1 Daarentussen als vele duizenden der schare bijeenvergaderd waren, zodat zij elkander vertraden, begon Hij te zeggen tot Zijn discipelen: Vooreerst wacht uzelven voor den zuurdesem der Farizeen, welke is geveinsdheid.
2 En er is niets bedekt, dat niet zal ontdekt worden, en verborgen, dat niet zal geweten worden.

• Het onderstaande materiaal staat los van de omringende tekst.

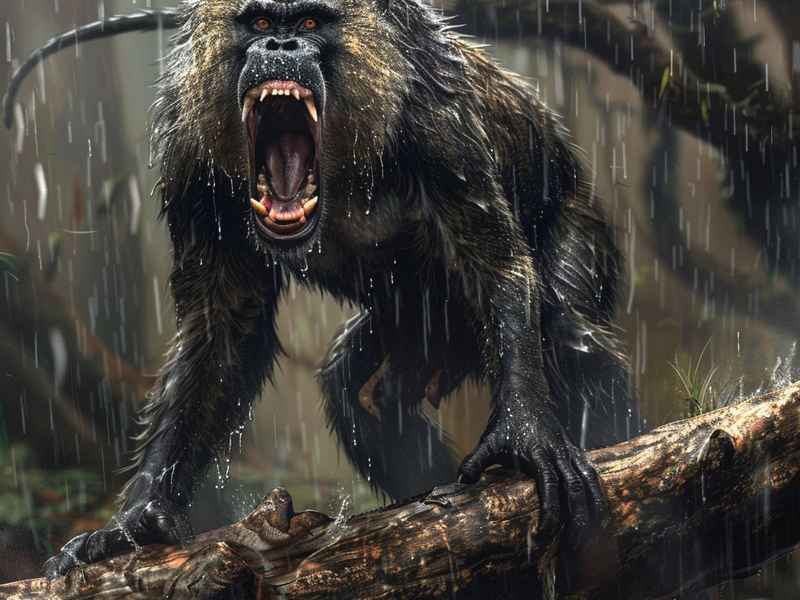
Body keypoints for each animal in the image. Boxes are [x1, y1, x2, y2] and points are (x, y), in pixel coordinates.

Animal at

3 Daarom, al wat gij in de duisternis gezegd hebt, zal in het licht gehoord worden; en wat gij in het oor gesproken hebt, in de binnenkamers, zal op de daken gepredikt worden.
4 En Ik zeg u, Mijn vrienden: Vreest u niet voor degenen, die het lichaam doden, en daarna niet meer kunnen doen.
5 Maar Ik zal u tonen, Wien gij vrezen zult: vreest Dien, Die, nadat Hij gedood heeft, ook macht heeft in de hel te werpen; ja, Ik zeg u, vreest Dien!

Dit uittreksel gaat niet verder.